* _What you are asked to do_:
Your task is to output the entries below word for word.
═══ Record set ═══
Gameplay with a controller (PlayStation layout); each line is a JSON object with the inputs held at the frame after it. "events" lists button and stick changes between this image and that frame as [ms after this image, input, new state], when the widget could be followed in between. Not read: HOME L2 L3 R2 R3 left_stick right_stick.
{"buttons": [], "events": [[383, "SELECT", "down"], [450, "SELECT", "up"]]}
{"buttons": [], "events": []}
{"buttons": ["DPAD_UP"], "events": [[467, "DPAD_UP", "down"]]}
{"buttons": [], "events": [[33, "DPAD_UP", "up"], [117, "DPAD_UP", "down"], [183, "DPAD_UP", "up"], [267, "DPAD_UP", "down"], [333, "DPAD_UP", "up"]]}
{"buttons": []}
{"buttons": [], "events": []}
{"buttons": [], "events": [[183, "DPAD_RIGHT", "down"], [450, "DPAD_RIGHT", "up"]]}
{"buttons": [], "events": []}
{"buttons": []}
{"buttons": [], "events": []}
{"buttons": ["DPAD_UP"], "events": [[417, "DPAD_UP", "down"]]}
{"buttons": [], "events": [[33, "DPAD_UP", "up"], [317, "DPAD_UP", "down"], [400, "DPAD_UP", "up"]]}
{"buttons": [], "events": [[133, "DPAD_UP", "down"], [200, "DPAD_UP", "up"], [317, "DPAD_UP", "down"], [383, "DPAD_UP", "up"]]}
═══
* _Solution to this problem_:
Gameplay with a controller (PlayStation layout); each line is a JSON object with the inputs held at the frame after it. "events" lists button and stick changes between this image and that frame as [ms after this image, input, new state], when the widget could be followed in between. Not read: HOME L2 L3 R2 R3 left_stick right_stick.
{"buttons": [], "events": [[383, "SELECT", "down"], [450, "SELECT", "up"]]}
{"buttons": [], "events": []}
{"buttons": ["DPAD_UP"], "events": [[467, "DPAD_UP", "down"]]}
{"buttons": [], "events": [[33, "DPAD_UP", "up"], [117, "DPAD_UP", "down"], [183, "DPAD_UP", "up"], [267, "DPAD_UP", "down"], [333, "DPAD_UP", "up"]]}
{"buttons": []}
{"buttons": [], "events": []}
{"buttons": [], "events": [[183, "DPAD_RIGHT", "down"], [450, "DPAD_RIGHT", "up"]]}
{"buttons": [], "events": []}
{"buttons": []}
{"buttons": [], "events": []}
{"buttons": ["DPAD_UP"], "events": [[417, "DPAD_UP", "down"]]}
{"buttons": [], "events": [[33, "DPAD_UP", "up"], [317, "DPAD_UP", "down"], [400, "DPAD_UP", "up"]]}
{"buttons": [], "events": [[133, "DPAD_UP", "down"], [200, "DPAD_UP", "up"], [317, "DPAD_UP", "down"], [383, "DPAD_UP", "up"]]}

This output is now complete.